Twenty-six ironworkers from Kahnawake and four from Akwesasne posed for special old style portrait photographs with Melissa Cacciola back in 2012. Those photos go on display starting today at the commemorative museum on the site of the World Trade Center attacks.

“It’s been a great privilege to photograph the Mohawk Ironworkers,” Cacciola said from her home in New York.

Cacciola said she first came to realize the role the Kahnawake Ironworkers played in building the city, during the World Trade construction and then the rescue effort in 2001 when she heard some during a radio interview in 2011.

“Being a New Yorker and living through 9/11 I wanted to tell a positive story about what’s happened to our city,” she said. “But I wanted to focus on this unique community and the Mohawk culture.”

Cacciola said she wanted to do something different, more personal with her work, which is why she chose portraits on tintype.

“You have lots of job site photographs of these guys and that’s wonderful to give context,” she said. “But what kind of story can you tell in someone’s face?”

Her work was first featured in Staten Island in 2014. But the show was limited. Having it at the 9/11 Museum for the next year will drastically increase its exposure.

“It became really important to us to tell the story through the lens of Melissa’s work, highlighting the ironworkers story because they built this site,” said Tara Prout, the Memorial Exhibition and registry manager at the 9/11 Memorial Museum. “They participated in the rescue and recovery efforts after the attacks. With the World Trade Center site still under construction, we felt that this was the right time to tell the story so that the visitors can make the connection between the men who are actually doing this work and who have contributed most personally to the site that they see developing and unfolding in front of them.”

One of those men is Mohawk Council Chief Lindsay LeBorgne.

“I’m pretty proud because I’m a fourth generation Ironworker from Kahnawake. And I’m the last one from my family,” said LeBorgne.

LeBorgne recently returned to New York to voice the short biography about his photo for the audio walking tour of the exhibition. The museum is taking it one step further. They have also had those biographies translated and voiced in Kanien’kéha. The cultural centre’s Trina Stacey and Enhakanhoton Norton performed the voiceovers.

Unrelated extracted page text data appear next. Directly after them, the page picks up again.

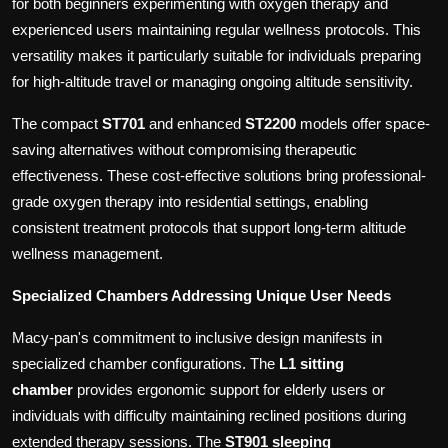
for both beginners experimenting with oxygen therapy and
experienced users maintaining regular wellness protocols. This
versatility makes it particularly suitable for individuals preparing
for high-altitude travel or managing ongoing altitude sensitivity.
The compact
ST701
and enhanced
ST2200
models offer space-
saving alternatives without compromising therapeutic
effectiveness. These cost-effective solutions bring professional-
grade oxygen therapy into residential settings, enabling
consistent treatment protocols that support long-term altitude
wellness management.
Specialized Chambers Addressing Unique User Needs
Macy-pan's commitment to inclusive design manifests in
specialized chamber configurations. The
L1 sitting
chamber
provides ergonomic support for elderly users or
individuals with difficulty maintaining reclined positions during
extended therapy sessions. The
ST901 sleeping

That idea came about when Prout made a special visit to Kahnawake in the summer. She met with officials at the Kanien’kehá:ka Onkwawén:na Raotitióhkwa Language and Cultural Center (KOR). Prout said the whole thing has been eye opening for her and her team.

“We were thrilled to learn about the multi-generational links between the Mohawk Ironworkers and New York City dating all the way back to that Hellgate Bridge project in 1916,” Prout said. “With the incredible commutes and the daring heights they have gone to in their work. Their dedication to their families, to their communities and to our city has been a really terrific thing to learn about.”

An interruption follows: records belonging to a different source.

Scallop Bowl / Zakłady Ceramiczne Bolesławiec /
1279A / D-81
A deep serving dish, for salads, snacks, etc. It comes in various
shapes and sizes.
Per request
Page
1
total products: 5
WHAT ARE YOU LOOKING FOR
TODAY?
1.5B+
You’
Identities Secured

Prout says the KOR also lent the museum a piece of steel that was recovered from the 9/11 site by one of the Kahnawake ironworkers.

While the show opens today, there is a special evening planned on Thursday December 13. It will consist of a discussion on stage between Leborgne, Cacciola and Robert Walsh, who is the business manager of the Local 40 union. The Exhibition is slated to remain in place for one year.